PM previews cancer research
16 October 2019
New Zealand Prime Minister the Right Honourable Jacinda Ardern was introduced to some of the innovative cancer research underway at the University of Auckland during a visit in October.
She discussed the twin frontiers in cancer research – cancer genomics/personalised medicine and cancer immunotherapy – with Director of the Auckland Cancer Society Research Centre, Distinguished Professor Bill Denny, Director-designate Associate Professor Michael Hay, the Dean of the Faculty of Medical and Health Sciences Professor John Fraser, and the Deputy Vice Chancellor-Research, Professor Jim Metson.
“Do you think there will be a third frontier?” she asked.
“Oh yes,” replied Professor Fraser, adding there are currently some 1500 clinical trials underway in the United States on cancer immunotherapies alone.
The upshot for cancer drug development is ever-more finely-targeted drugs for ever-smaller groups of people, which will continue to escalate drug costs and inevitably disrupt business-and clinical trial models, the researchers agreed.
The University researchers described the strengths of the ACSRC, and the wider Integrated Cancer Centre across the University and the Auckland District Health Board (ADHB): their multidisciplinary, almost-one-stop-shop nature.

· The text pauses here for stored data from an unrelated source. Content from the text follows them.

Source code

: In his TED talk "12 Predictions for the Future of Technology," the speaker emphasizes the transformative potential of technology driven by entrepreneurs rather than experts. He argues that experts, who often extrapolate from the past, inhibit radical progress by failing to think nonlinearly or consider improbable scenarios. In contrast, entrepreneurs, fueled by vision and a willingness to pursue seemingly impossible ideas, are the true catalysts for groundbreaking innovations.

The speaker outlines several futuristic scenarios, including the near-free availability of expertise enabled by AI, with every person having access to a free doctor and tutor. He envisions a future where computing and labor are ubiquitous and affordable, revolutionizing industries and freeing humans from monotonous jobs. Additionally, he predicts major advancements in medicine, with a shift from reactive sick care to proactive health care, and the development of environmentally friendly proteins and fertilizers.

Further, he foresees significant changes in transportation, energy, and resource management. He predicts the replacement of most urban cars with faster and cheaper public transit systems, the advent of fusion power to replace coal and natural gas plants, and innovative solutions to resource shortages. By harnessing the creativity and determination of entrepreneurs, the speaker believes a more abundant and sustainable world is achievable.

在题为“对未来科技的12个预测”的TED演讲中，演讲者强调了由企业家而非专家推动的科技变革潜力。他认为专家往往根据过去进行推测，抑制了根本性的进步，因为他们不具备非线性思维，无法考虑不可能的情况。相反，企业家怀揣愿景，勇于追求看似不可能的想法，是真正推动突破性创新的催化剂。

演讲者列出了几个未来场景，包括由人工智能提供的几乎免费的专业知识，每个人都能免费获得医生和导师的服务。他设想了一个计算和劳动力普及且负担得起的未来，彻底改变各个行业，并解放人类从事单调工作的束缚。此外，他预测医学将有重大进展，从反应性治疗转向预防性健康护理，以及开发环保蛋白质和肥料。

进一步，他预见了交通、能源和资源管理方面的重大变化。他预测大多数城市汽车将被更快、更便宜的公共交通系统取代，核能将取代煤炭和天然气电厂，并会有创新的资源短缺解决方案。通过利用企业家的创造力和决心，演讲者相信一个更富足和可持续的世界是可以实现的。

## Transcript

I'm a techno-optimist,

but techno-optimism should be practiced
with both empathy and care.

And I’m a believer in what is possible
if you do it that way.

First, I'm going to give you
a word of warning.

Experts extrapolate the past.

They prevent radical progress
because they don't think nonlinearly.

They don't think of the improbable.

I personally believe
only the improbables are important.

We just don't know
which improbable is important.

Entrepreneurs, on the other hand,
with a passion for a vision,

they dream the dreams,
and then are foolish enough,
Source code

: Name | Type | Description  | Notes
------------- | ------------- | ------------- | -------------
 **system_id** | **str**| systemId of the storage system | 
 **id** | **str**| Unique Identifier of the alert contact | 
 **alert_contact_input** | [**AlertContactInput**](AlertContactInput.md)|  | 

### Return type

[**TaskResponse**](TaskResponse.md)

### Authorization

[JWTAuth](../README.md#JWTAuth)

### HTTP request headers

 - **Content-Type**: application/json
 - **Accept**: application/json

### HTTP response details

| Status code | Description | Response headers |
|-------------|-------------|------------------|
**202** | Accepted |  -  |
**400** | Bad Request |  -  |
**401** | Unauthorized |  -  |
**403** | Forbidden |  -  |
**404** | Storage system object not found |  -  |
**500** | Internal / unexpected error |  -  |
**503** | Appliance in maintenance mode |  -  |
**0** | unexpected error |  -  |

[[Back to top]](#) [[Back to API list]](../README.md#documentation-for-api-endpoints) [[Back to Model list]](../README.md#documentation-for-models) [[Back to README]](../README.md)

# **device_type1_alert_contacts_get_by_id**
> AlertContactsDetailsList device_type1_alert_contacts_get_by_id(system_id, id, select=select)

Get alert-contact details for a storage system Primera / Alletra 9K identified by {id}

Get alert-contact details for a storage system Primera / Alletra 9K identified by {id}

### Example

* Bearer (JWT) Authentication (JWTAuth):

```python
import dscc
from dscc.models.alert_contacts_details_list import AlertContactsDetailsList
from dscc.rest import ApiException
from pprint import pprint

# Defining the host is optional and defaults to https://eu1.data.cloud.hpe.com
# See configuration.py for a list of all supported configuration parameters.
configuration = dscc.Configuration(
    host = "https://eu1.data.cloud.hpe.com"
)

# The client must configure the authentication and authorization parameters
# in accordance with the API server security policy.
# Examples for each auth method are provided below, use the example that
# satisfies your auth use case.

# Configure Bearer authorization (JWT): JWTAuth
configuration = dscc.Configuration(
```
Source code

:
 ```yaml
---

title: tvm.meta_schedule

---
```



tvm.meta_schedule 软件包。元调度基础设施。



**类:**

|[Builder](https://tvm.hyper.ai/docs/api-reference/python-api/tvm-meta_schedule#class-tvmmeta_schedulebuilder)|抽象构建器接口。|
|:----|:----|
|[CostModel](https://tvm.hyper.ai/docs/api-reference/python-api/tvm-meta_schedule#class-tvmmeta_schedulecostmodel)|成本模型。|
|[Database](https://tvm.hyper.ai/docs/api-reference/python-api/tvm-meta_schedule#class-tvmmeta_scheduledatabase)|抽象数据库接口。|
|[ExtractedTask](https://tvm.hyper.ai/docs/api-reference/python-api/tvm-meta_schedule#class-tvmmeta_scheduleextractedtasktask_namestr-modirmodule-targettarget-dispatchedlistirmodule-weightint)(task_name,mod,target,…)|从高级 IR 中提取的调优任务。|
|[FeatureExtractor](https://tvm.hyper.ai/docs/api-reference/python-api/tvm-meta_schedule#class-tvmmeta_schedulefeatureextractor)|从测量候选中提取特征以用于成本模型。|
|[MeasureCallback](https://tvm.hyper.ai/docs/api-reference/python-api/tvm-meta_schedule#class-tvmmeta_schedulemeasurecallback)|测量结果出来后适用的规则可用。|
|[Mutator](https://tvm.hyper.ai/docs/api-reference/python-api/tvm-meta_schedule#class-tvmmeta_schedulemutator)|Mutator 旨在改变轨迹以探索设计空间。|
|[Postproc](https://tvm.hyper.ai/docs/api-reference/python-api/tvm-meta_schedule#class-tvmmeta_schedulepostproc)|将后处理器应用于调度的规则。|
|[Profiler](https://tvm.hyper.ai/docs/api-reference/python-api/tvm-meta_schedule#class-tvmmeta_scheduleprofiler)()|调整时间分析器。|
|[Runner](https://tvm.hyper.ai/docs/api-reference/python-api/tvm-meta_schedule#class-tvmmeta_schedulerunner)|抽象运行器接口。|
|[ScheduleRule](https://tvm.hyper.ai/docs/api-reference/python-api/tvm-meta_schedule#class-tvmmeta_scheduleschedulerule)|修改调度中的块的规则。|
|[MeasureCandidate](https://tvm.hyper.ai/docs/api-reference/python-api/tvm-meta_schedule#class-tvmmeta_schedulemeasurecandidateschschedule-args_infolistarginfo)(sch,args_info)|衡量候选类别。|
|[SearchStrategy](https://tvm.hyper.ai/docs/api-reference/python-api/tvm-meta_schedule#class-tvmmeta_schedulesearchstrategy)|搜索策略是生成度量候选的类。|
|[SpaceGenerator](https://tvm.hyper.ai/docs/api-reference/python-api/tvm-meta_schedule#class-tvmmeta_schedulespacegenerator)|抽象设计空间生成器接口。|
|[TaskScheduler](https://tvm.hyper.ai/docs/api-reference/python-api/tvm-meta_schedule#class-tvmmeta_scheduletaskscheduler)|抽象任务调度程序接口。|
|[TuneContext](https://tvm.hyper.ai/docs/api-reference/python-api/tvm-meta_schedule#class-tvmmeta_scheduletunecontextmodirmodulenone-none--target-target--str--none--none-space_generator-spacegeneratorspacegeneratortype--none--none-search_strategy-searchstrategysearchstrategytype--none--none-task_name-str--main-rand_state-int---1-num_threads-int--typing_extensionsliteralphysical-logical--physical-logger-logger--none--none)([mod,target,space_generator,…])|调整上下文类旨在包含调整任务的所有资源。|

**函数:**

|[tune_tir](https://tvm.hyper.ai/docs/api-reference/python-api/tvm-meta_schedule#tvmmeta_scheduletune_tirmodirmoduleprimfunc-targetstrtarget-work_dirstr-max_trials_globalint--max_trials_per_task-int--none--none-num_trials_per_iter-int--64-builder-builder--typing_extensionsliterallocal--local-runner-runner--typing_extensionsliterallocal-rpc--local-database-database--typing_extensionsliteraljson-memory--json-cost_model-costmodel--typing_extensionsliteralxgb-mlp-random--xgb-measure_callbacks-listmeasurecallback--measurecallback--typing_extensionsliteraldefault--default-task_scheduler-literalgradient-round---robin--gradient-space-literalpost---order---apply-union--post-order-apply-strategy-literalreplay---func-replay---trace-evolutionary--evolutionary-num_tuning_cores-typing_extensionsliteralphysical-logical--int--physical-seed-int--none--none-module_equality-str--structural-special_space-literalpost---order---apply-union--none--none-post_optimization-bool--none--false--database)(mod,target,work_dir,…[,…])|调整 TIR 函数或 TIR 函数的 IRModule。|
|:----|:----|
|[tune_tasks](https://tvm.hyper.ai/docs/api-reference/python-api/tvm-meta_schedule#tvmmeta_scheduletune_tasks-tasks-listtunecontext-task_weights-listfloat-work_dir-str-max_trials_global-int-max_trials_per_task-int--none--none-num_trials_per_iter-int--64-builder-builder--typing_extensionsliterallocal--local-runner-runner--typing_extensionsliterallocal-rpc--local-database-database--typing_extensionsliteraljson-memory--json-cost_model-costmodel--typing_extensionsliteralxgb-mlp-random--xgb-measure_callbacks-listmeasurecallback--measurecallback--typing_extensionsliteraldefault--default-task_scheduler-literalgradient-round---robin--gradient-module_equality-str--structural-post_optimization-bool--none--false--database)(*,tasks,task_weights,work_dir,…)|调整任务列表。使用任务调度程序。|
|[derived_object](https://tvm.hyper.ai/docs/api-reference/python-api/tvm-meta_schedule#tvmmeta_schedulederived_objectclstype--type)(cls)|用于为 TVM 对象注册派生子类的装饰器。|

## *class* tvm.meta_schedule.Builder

“We adopt a multi-disciplinary approach: from designing and synthesizing new agents, to testing them through the full range of cellular and tumour models, and delivering these for clinical trials – a process that takes years,” said Dist. Professor Denny.
“One of our strengths is the tight integration of chemistry, tumour biology and pharmacology staff, together with close relationships with oncology clinicians, which creates truly innovative and translatable drugs,” said Associate Professor Hay.
The ACSRC alone has developed 17 drugs that have entered clinical trial in humans, the final stage of drug development. Among them, a chemotherapy drug called tarloxotinib developed by Associate Professors Adam Patterson and Jeff Smaill, which has been licensed to Rain Therapeutics who are testing the compound on patients with non-small cell lung cancer. Exploiting the fact that unlike healthy tissue, solid tumour tissue lacks oxygen, tarloxotinib becomes active only in low-oxygen, or ‘hypoxic’, areas. Another example is dacomitinib, from a previous joint project between the ACSRC and Pfizer, which gained US Food and Drug Administration (FDA) approval last year for the treatment of lung cancer.
Traditionally, the clinical trials have taken place overseas, due to the multimillion-dollar expense and need for large number of participants. However, the 2018 opening of the new Auckland Cancer Trials Centre – a collaboration between the University and the ADHB (the Auckland Academic Health Alliance) – means that drugs and treatment regimens developed at the University can now undergo early-phase trials in Auckland, giving New Zealand patients access to trials they would have previously had to travel overseas for, and helping retain value in this country.
In a quick tour of the ACSRC, Prime Minister Ardern chatted to Research Fellows Dr Ben Dickson and Dr Lydia Liew about their research projects.
Dr Dickson explained he was making a series of analogues of a successful drug used for ovarian cancer. The goal is to produce new analogues with improved tumour targeting which would broaden the therapeutic use of this class, and allow it to be used in combination with chemotherapy.
Dr Liew was working on a Health Research Council-funded project to develop new agents which will sensitise solid tumours to radiotherapy. She has discovered small molecule inhibitors of a protein within the DNA damage response that sensitise head and neck cancer cells to radiotherapy, both in cells and in tumour models. She will develop these ‘radiosensitisers’ to identify a candidate to take forward to clinical trial.
“There is a new period of research and development in the space of cancer care,” Prime Minister Ardern later told reporters, “[T]he cancer drugs are being more and more highly targeted towards specific forms of cancer. That is both an exciting phase for researchers, because it does mean more effective forms of cancer care; however for those who are developing these new drugs, it is more expensive, so this is a challenging environment.”